But for music, I'm not sure. I think the temptation will be to do a lot of 1920s-style jazz, but somehow that doesn't seem right to me. I keep thinking the model might be the music that Marvin Hamlisch wrote for Woody Allen's 'Take the Money and Run' (1968) might be a better model. We'll see.
I think another big challenge will be getting the audience to take seriously George Bancroft's haircut. As gangster Bull Weed, Bancroft cuts a pretty mean figure, but for much of the film his hair looks ridiculous. The photo at left provides a good idea of what you're in for.
Here's the press release...
TUESDAY, MAY 29, 2012 / FOR IMMEDIATE RELEASE
Contact Jeff Rapsis • (603) 236-9237 • firstname.lastname@example.org
'Underworld' (1927) to screen with live music in Manchester, N.H. on Tuesday, June 5Oscar-winning silent crime drama directed by Josef von Sternberg was forerunner of Hollywood 'gangster' movies
MANCHESTER, N.H.—'Underworld' (1927), a silent drama that spurred a boom in 'gangster' movies, will be screened with live music on Tuesday, June 5 at 6 p.m. at the Manchester (N.H.) Public Library, 405 Pine St., Manchester, N.H. The film will be accompanied live by silent film musician Jeff Rapsis. Admission is free; donations are encouraged.
'Underworld,' directed by Josef von Sternberg and starring George Bancroft, is notable for being the first major motion picture to portray a gangster in a sympathetic light instead of a villain. Its popularity touched off a boom in Hollywood gangster pictures that reached its peak following the stock market crash of 1929.
The story of 'Underworld' follows gangster Bull Weed (George Bancroft), who becomes entangled in a love triangle involving a reformed drunkard, “Rolls Royce” (Clive Brook) whom he takes on as his right-hand man, and Bull’s girlfriend “Feathers” (Evelyn Brent). Bull Weed's imprisonment leads to a dramatic climax.
Bancroft's performance in 'Underworld' set the stage for memorable characterizations of gangster protagonists by Jimmy Cagney ('Public Enemy,' 1931), Paul Muni ('Scarface,' 1932), and Edward G. Robinson ('Little Caesar,' 1930), which all follow directly on from the model created by 'Underworld.'
The film's script, by Chicago newspaperman Ben Hecht, earned an Oscar for Best Screenwriting at the first-ever Academy Awards. The film is also noted for director von Sternberg's innovative use of black-and-white photography, which presaged many film noir techniques in following decades.

#### Dataset content
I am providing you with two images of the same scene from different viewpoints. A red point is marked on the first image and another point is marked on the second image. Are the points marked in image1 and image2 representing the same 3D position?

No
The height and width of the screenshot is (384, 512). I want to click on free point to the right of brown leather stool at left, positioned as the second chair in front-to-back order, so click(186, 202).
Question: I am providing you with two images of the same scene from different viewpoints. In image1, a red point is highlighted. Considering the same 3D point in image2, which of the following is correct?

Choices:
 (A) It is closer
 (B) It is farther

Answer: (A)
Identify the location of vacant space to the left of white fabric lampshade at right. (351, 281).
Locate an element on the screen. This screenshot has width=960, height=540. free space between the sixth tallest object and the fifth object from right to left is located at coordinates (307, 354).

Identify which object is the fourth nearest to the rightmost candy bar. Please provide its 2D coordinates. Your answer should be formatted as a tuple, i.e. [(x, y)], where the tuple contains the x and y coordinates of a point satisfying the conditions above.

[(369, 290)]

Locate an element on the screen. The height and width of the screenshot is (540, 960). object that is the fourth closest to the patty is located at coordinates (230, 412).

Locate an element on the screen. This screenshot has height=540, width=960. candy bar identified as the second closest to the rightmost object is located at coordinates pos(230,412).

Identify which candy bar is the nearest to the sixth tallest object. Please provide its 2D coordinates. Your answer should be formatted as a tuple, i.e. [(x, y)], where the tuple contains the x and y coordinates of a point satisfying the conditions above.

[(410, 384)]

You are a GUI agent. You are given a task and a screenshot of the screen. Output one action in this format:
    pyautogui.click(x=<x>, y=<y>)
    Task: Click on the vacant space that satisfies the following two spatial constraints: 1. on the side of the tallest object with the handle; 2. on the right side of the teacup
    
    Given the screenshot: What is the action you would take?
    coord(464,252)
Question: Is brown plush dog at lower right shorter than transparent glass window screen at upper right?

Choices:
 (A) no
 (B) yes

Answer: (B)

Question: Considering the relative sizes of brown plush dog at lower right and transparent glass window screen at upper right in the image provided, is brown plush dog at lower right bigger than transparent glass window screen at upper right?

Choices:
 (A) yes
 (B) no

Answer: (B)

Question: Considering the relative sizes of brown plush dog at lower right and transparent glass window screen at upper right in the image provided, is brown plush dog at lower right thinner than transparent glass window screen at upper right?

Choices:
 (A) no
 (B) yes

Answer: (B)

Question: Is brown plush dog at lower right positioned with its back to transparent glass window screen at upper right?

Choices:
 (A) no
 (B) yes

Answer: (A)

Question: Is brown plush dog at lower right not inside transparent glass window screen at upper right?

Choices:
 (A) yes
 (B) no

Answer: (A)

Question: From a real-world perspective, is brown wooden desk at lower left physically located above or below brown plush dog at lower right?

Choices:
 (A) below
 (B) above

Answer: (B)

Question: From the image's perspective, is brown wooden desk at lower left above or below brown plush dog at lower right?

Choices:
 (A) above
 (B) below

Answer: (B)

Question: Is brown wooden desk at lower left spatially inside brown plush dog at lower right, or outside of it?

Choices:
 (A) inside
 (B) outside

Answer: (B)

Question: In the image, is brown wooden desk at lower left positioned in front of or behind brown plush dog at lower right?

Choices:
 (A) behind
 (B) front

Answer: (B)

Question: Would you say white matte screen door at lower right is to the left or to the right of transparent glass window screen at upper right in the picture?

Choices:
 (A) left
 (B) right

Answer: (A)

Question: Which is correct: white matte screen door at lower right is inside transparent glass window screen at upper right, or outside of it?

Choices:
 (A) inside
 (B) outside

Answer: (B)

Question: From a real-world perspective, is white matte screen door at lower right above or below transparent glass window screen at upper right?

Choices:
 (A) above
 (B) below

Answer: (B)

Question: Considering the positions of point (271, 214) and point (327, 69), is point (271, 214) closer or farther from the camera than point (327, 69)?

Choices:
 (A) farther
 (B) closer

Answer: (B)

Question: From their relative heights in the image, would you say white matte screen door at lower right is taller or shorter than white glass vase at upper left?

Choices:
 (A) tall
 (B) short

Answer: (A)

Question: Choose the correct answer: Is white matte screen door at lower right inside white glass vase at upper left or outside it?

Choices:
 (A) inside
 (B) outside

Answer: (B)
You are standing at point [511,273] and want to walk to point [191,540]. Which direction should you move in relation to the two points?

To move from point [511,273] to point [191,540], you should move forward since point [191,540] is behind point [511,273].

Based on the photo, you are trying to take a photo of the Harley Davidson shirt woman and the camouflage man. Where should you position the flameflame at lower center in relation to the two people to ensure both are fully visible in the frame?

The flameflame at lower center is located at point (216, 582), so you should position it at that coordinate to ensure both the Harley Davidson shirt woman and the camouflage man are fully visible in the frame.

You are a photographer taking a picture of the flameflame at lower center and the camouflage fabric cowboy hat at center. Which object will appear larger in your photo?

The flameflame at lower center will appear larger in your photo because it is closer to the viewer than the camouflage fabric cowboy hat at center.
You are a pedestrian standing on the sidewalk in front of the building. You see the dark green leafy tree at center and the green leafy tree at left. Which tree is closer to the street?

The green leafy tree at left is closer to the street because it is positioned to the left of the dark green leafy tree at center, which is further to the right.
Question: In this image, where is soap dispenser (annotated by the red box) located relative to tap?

#### Problems to solve
a) Rewrite everything in the 'Underworld' post from "I think another" down to "the press release...", swapping "haircut" for "hairdo".
b) Pick up the 'Underworld' post after its final sentence and keep writing it.

#### Written responses
a)
I think another big challenge will be getting the audience to take seriously George Bancroft's hairdo. As gangster Bull Weed, Bancroft cuts a pretty mean figure, but for much of the film his hair looks ridiculous. The photo at left provides a good idea of what you're in for.
Here's the press release...

b)
Director Von Sternberg was obsessed by light, and developed methods of “painting” his compositions with the arrangements of lamps, scrims, and reflectors on the set. Today he is remembered most for having used that skill in a series of films he made with Marlene Dietrich, starting with 'The Blue Angel' (1930) and continuing in six more star vehicles made in Hollywood, including 'Morocco' (1930) and 'Shanghai Express' (1932).
'Underworld' is the latest in a monthly series of silent films presented with live music in the Manchester Public Library's vintage 1913 Carpenter Auditorium. A wide range of rarely seen silent films are shown at the library, with screenings generally taking place on Tuesdays at 6 p.m.
Upcoming silent film screenings at the Manchester Public Library include:
• Tuesday, June 26, 2012, 6 p.m.: 'Spite Marriage' (1929); Buster Keaton's last silent feature finds the poker-faced comic smitten so much by stage actress Trilby Drew (Dorothy Sebastian) that he joins the cast of her production. The fun really starts when she asks Buster to marry her, but only to get even with an old flame. Classic Keaton comedy, underrated and full of great routines. Admission free, donations encouraged.
• Tuesday, Aug. 7, 2012, 6 p.m.: 'Four Sons' (1928); director John Ford's drama about four brothers from Bavaria who become embroiled in World War I — but not on the same side! Interesting period drama set in Europe, carried by great story but with plenty of historical interest as well. Admission free, donations encouraged.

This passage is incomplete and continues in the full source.